* TEXT PROVIDED *
────────────────

Intro
It’s been awhile since I have added a case to the canon of It detective stories which I have personally solved. It’s not that things don’t need resolving. They do! But either they look like what has come before, so there’s nothing new, or they are so new I’m still in the middle of them and you never know if they will ever be solved… Such was the situation with today’s subject: WiFi calling.
WiFi calling, which most people are blissfully ignorant of, can be very necessary if you are in a large building which shields you from cell phone tower signals and does not have any in-building signal boosters. In this situation, as long as you’ve enabled WiFi calling on your phone, it will be smart enough upon seeing no cell signal, to switch to using WiFi, assuming an access point and WiFi is reachable.
Well, such is the case at some office building my company has. And wiFi calling was found to be OK for phones using T-Mobile. But not for Verizon. With Verizon (VZ) phones WiFi calling was at best unpredicatble: sometimes the call would go through and sometimes not.
Unfortunately there were a lot of parties involved in the communication path. WLCs (wireless LAN controllers) have access points (APs) connect to them. they in turn tunnel the communication to another site where the anchor controller resides. Then it gets handed off to a perimiter firewall for NATing and egress via Internet routers. The Internet routers have some sort of load-balancing in place. We don’t run them any more the way we used to. A vendor does that now. And firewalls are handled by a different group. And a different group is in charge of mobile devices. The phone also has a Global protect client and hence an always-on VPN connection. That part is run by yet another group! So you see how this gets impossibly messy. I realized I was in a pretty good place – probably th best place compared to anyone else – to do this troubleshooting however because I touched many of the groups or had “good friends” there.
What does failure look like?
On my phone, a failed attempt looks like this. I place a call, and it doesn’t go through. It also doesn’t not go through. I just never hear anything. I wait for up to a minute, because, who is going to wait more than a minute to hear something after they’ve dialed the number?
More details
At the site they convinced themselves that whereas one SSID works, a second SSID which actually uses the same path, does not. For my part I wasn’t so sure. Eventually under my fairly extensive testing I could produce the problem every time by rebooting my phone and then placing a WiFi call very quickly afterwards.
Fun aside: how to force
WiFi calling even when you have signal
On an Android device go to airplace mode. Your WiFi is then disabled. But you can re-enable your WiFi and airplace mode will stay on! Now when you bring up the built-in voice calling app, you will see the green phone icon with a WiFi icon superimposed over it. That’s how you know you are placing a WiFi call.
But then if I did nothing for about 30 minutes, often my next attempted WiFi call would go through! Go figure. And the call after that would work as well, etc. But maybe a couple hours later the whole thing would break again. I don’t think they were that systematic in their testing.

────────────────

* REQUIREMENT A *
Update everything from "But then if" down to "in their testing." in the WiFi calling post, changing "30 minutes" to "45 minutes".
* REQUIREMENT B *
Turn the paragraph of the WiFi calling post that begins "Unfortunately there were a lot of parties" into a short bulleted list that keeps its main facts.

[Stored entries]
────────────────

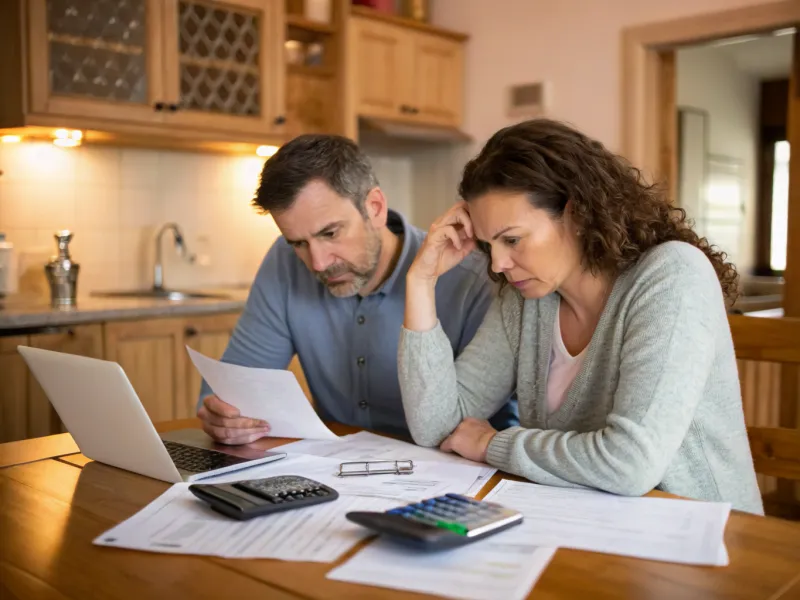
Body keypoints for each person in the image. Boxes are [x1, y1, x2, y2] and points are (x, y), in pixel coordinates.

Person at [398, 119, 764, 515]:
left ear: (576, 212)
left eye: (512, 239)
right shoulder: (528, 297)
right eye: (489, 245)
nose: (500, 263)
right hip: (590, 525)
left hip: (707, 534)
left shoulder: (673, 275)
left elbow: (630, 465)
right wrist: (421, 281)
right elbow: (436, 426)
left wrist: (492, 445)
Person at [197, 134, 518, 445]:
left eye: (330, 233)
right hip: (335, 469)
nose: (318, 263)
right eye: (298, 243)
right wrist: (224, 415)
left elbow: (487, 422)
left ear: (375, 207)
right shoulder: (284, 261)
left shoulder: (473, 277)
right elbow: (234, 387)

────────────────

* TASK RESPONSE A *
But then if I did nothing for about 45 minutes, often my next attempted WiFi call would go through! Go figure. And the call after that would work as well, etc. But maybe a couple hours later the whole thing would break again. I don’t think they were that systematic in their testing.

* TASK RESPONSE B *
- Many parties were involved in the communication path.
- Access points connect to WLCs (wireless LAN controllers), which tunnel the traffic to another site where the anchor controller resides.
- A perimeter firewall then handles NATing and egress through Internet routers, which have some sort of load-balancing.
- A vendor now runs the Internet routers, a different group handles the firewalls, and another group is in charge of mobile devices.
- The phone has a Global Protect client with an always-on VPN connection, run by yet another group.
- The writer touched many of these groups or had "good friends" there, so was probably best placed to do the troubleshooting.